Histopathological evaluation of the subungual mass showed a hyperkeratotic stratum corneum with fibroblastic proliferation in the dermis. There were haphazardly arranged bundles of homogeneously eosinophilic thick collagen, with the presence of mucin between the collagen bundles in a few areas, more apparent on alcian blue. The thick collagen bundles were more prominent on Masson’s trichrome staining [Figure 3].
A final diagnosis of subungual keloid was made. The patient was advised photoprotection, oral isotretinoin and topical 5% imiquimod for the pre-malignant lesions on the face. Surgical excision has been planned for the larger histologically proven basal cell carcinoma. The patient was offered intralesional steroids for the subungual keloid, but was not keen on monthly injections as the lesion was largely asymptomatic.
Toe keloids are infrequently discussed in literature, classically occurring at the tip or lateral aspect of the digits on the dorsal aspect, following nail surgeries for ingrown toenails and recurrent paronychia.1 This is unlike our case where the keloid was subungual, possibly arising from the nail bed. Although there was no history of previous surgical intervention or a prior nail unit disease in our case, a possibility of unnoticed inadvertent trauma cannot be excluded.

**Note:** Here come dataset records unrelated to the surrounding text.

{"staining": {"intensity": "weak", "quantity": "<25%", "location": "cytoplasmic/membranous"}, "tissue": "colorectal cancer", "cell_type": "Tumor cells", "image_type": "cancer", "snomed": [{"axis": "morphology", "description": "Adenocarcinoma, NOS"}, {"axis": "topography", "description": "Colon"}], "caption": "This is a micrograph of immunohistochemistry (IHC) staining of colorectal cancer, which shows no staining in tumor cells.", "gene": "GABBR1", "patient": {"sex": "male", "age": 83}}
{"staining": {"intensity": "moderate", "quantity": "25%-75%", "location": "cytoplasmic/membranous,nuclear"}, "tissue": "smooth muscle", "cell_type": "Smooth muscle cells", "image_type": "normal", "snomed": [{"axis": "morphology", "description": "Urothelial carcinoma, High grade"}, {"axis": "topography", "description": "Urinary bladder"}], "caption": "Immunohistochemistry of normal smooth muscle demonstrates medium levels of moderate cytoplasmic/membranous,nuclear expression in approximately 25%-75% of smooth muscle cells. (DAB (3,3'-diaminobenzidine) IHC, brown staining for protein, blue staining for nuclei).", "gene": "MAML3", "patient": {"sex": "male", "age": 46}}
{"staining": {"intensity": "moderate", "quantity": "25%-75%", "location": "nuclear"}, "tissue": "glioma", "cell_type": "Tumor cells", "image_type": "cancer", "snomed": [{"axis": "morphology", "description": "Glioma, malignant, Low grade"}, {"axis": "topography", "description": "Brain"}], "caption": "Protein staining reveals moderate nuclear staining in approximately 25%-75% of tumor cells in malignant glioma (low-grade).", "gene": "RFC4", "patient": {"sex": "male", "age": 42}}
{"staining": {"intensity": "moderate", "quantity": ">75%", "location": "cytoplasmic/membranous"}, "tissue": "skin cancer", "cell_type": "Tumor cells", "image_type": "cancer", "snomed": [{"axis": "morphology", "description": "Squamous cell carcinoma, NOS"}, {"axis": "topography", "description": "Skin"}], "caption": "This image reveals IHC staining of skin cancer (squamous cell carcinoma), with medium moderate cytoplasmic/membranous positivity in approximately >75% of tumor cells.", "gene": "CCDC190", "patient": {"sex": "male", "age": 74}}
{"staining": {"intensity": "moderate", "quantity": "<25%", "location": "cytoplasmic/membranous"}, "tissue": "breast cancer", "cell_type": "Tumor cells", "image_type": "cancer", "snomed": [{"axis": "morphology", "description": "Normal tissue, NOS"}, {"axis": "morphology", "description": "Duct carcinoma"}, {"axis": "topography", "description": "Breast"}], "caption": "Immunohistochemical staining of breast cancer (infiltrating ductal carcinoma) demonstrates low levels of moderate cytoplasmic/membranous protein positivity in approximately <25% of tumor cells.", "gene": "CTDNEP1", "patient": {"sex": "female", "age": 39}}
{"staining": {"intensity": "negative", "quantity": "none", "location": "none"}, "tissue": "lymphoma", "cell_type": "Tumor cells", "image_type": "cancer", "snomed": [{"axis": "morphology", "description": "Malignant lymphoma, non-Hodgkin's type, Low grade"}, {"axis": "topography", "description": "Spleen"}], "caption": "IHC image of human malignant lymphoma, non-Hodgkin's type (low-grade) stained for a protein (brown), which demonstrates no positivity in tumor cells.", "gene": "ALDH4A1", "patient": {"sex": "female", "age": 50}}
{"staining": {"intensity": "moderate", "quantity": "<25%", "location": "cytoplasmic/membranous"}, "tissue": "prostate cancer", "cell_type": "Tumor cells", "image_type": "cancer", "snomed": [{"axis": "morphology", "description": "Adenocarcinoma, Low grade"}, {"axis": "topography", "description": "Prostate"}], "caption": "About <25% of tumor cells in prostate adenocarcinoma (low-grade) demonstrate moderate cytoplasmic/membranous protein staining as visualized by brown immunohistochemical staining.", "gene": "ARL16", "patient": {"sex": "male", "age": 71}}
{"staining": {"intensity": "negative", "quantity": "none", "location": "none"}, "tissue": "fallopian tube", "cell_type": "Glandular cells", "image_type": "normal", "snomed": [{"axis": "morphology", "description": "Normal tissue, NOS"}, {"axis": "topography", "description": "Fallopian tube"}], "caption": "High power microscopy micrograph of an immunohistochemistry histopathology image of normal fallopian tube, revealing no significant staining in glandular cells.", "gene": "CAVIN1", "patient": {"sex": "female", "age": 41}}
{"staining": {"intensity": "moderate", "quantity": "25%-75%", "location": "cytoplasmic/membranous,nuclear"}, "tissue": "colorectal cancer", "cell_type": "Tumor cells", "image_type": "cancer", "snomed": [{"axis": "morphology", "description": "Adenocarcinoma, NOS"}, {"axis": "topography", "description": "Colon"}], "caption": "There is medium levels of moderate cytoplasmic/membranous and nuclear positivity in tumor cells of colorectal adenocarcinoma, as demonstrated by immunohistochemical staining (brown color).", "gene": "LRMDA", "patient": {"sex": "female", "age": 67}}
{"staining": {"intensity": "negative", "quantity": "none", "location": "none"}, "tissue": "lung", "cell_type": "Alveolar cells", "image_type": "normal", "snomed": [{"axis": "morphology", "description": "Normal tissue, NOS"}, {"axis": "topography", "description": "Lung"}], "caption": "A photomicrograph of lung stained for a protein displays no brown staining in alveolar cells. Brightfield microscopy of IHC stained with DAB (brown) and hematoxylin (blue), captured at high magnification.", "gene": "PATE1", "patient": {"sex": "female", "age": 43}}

The absence of punctate haemorrhagic spots on gross examination with no tiered parakeratosis or koilocytes on histology ruled out a subungual wart. Histologically, our case lacked dermal fibrosis with multiple ectatic vessels, characteristic of per-ungual fibromas.2 The absence of a central keratinous crater and dyskeratotic eosinophilic cells made subungual keratoacanthoma highly unlikely.3 The tumour was broad-based, not firm and with no tapering, and so did not conform to the finger or hook-like shape of a subungual fibrokeratoma.4 Further, the collagen bundles were not oriented in the vertical axis of the tumour. Instead, the presence of disorganised thick hyalinized collagen (keloidal collagen) bundles in a mucinous ground substance 5 suggested a diagnosis of subungual keloid.
The presence of keloidal tendency in our patient supports our diagnosis. Epigenetic influences on wound healing suggest that oxidative DNA damage in keloidal skin may contribute to its pathogenesis. Fibroblasts with Xeroderma Pigmentosum type C (XPC) mutations exhibit impaired base excision repair leading to increased oxidative DNA damage.6 Thus, keloidal tendency in these patients is likely a true association, rather than a chance occurrence. Further, the subungual hyperkeratosis in other nails in our patient has been reported in other related genodermatoses like Cockayne syndrome, which involves a mutation in similar genes affecting nucleotide excision repair.7 However mutational analyses for a specific complementation subtype of xeroderma pigmentosum could not be done in our case.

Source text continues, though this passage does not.